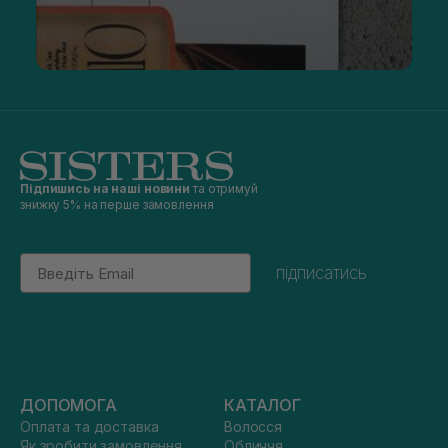
Підпишись на наші новини
та отримуй
знижку 5% на перше замовлення
Email
підписатись
ДОПОМОГА
КАТАЛОГ
Оплата та доставка
Волосся
Як зробити замовлення
Обличчя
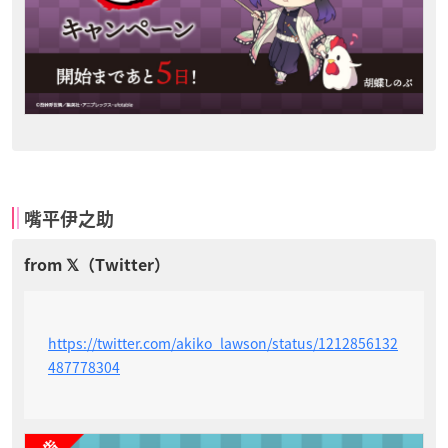
嘴平伊之助
https://twitter.com/akiko_lawson/status/1212856132
487778304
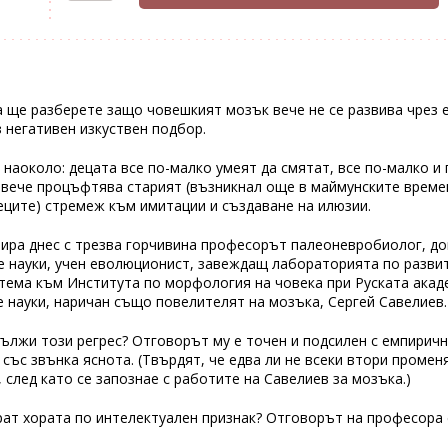
а ще разберете защо човешкият мозък вече не се развива чрез 
з негативен изкуствен подбор.
 наоколо: децата все по-малко умеят да смятат, все по-малко и
овече процъфтява старият (възникнал още в маймунските време
ците) стремеж към имитации и създаване на илюзии.
ира днес с трезва горчивина професорът палеоневробиолог, до
 науки, учен еволюционист, завеждащ лабораторията по разви
тема към Института по морфология на човека при Руската акад
 науки, наричан също повелителят на мозъка, Сергей Савелиев.
дължи този регрес? Отговорът му е точен и подсилен с емпирич
 със звънка яснота. (Твърдят, че едва ли не всеки втори промен
, след като се запознае с работите на Савелиев за мозъка.)
рат хората по интелектуален признак? Отговорът на професора 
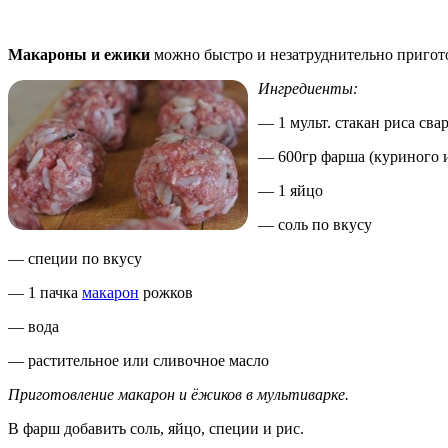
Макароны и ежики
можно быстро и незатруднительно приго
Ингредиенты:
— 1 мульт. стакан риса сва
— 600гр фарша (куриного 
— 1 яйцо
— соль по вкусу
— специи по вкусу
— 1 пачка
макарон
рожков
— вода
— растительное или сливочное масло
Приготовление макарон и ёжиков в мультиварке.
В фарш добавить соль, яйцо, специи и рис.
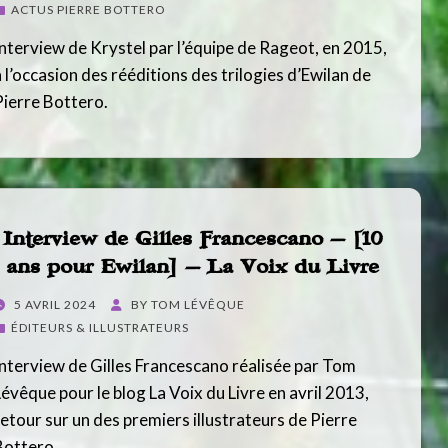
ON
ACTUS PIERRE BOTTERO
Interview de Krystel par l’équipe de Rageot, en 2015,
à l’occasion des rééditions des trilogies d’Ewilan de
Pierre Bottero.
Interview de Gilles Francescano – [10
ans pour Ewilan] – La Voix du Livre
POSTED
5 AVRIL 2024
BY
TOM LÉVÊQUE
ON
ÉDITEURS & ILLUSTRATEURS
Interview de Gilles Francescano réalisée par Tom
Lévêque pour le blog La Voix du Livre en avril 2013,
retour sur un des premiers illustrateurs de Pierre
Bottero.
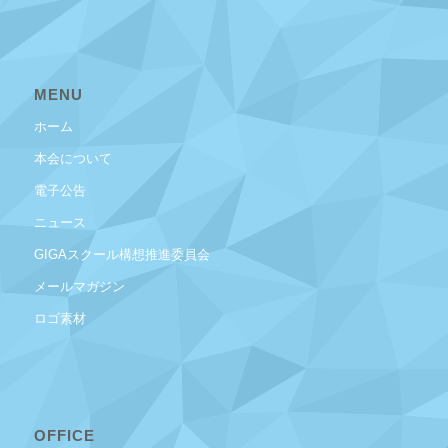
MENU
ホーム
本会について
電子公告
ニュース
GIGAスクール構想推進委員会
メールマガジン
ロゴ素材
OFFICE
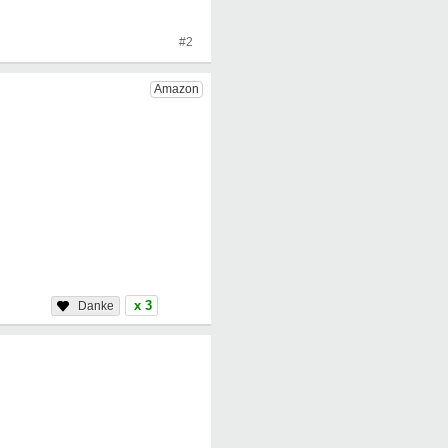
#2
x 3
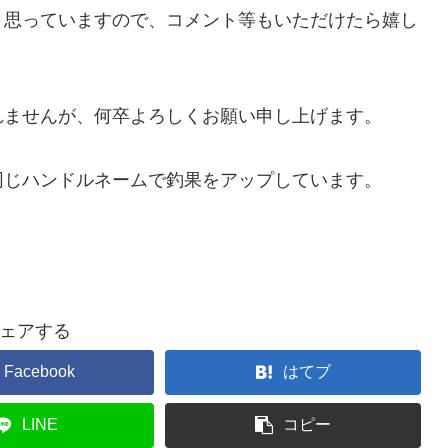
と思っていますので、コメント等もいただけたら嬉し
れませんが、何卒よろしくお願い申し上げます。
同じハンドルネームで釣果をアップしています。
ェアする
Facebook
はてブ
LINE
コピー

☆ ☆ ☆

## EXERCISE DIRECTIONS
Starting with the line that holds "науки, учен еволюционист, завеждащ", print each line through the last one of the data exactly as written, but do not include the pictures.

## YOUR SOLUTION
 науки, учен еволюционист, завеждащ лабораторията по разви
тема към Института по морфология на човека при Руската акад
 науки, наричан също повелителят на мозъка, Сергей Савелиев.
дължи този регрес? Отговорът му е точен и подсилен с емпирич
 със звънка яснота. (Твърдят, че едва ли не всеки втори промен
, след като се запознае с работите на Савелиев за мозъка.)
рат хората по интелектуален признак? Отговорът на професора 
Макароны и ежики
можно быстро и незатруднительно приго
Ингредиенты:
— 1 мульт. стакан риса сва
— 600гр фарша (куриного 
— 1 яйцо
— соль по вкусу
— специи по вкусу
— 1 пачка
макарон
рожков
— вода
— растительное или сливочное масло
Приготовление макарон и ёжиков в мультиварке.
В фарш добавить соль, яйцо, специи и рис.
ON
ACTUS PIERRE BOTTERO
Interview de Krystel par l’équipe de Rageot, en 2015,
à l’occasion des rééditions des trilogies d’Ewilan de
Pierre Bottero.
Interview de Gilles Francescano – [10
ans pour Ewilan] – La Voix du Livre
POSTED
5 AVRIL 2024
BY
TOM LÉVÊQUE
ON
ÉDITEURS & ILLUSTRATEURS
Interview de Gilles Francescano réalisée par Tom
Lévêque pour le blog La Voix du Livre en avril 2013,
retour sur un des premiers illustrateurs de Pierre
Bottero.
MENU
ホーム
本会について
電子公告
ニュース
GIGAスクール構想推進委員会
メールマガジン
ロゴ素材
OFFICE
#2
x 3
と思っていますので、コメント等もいただけたら嬉し
れませんが、何卒よろしくお願い申し上げます。
同じハンドルネームで釣果をアップしています。
ェアする
Facebook
はてブ
LINE
コピー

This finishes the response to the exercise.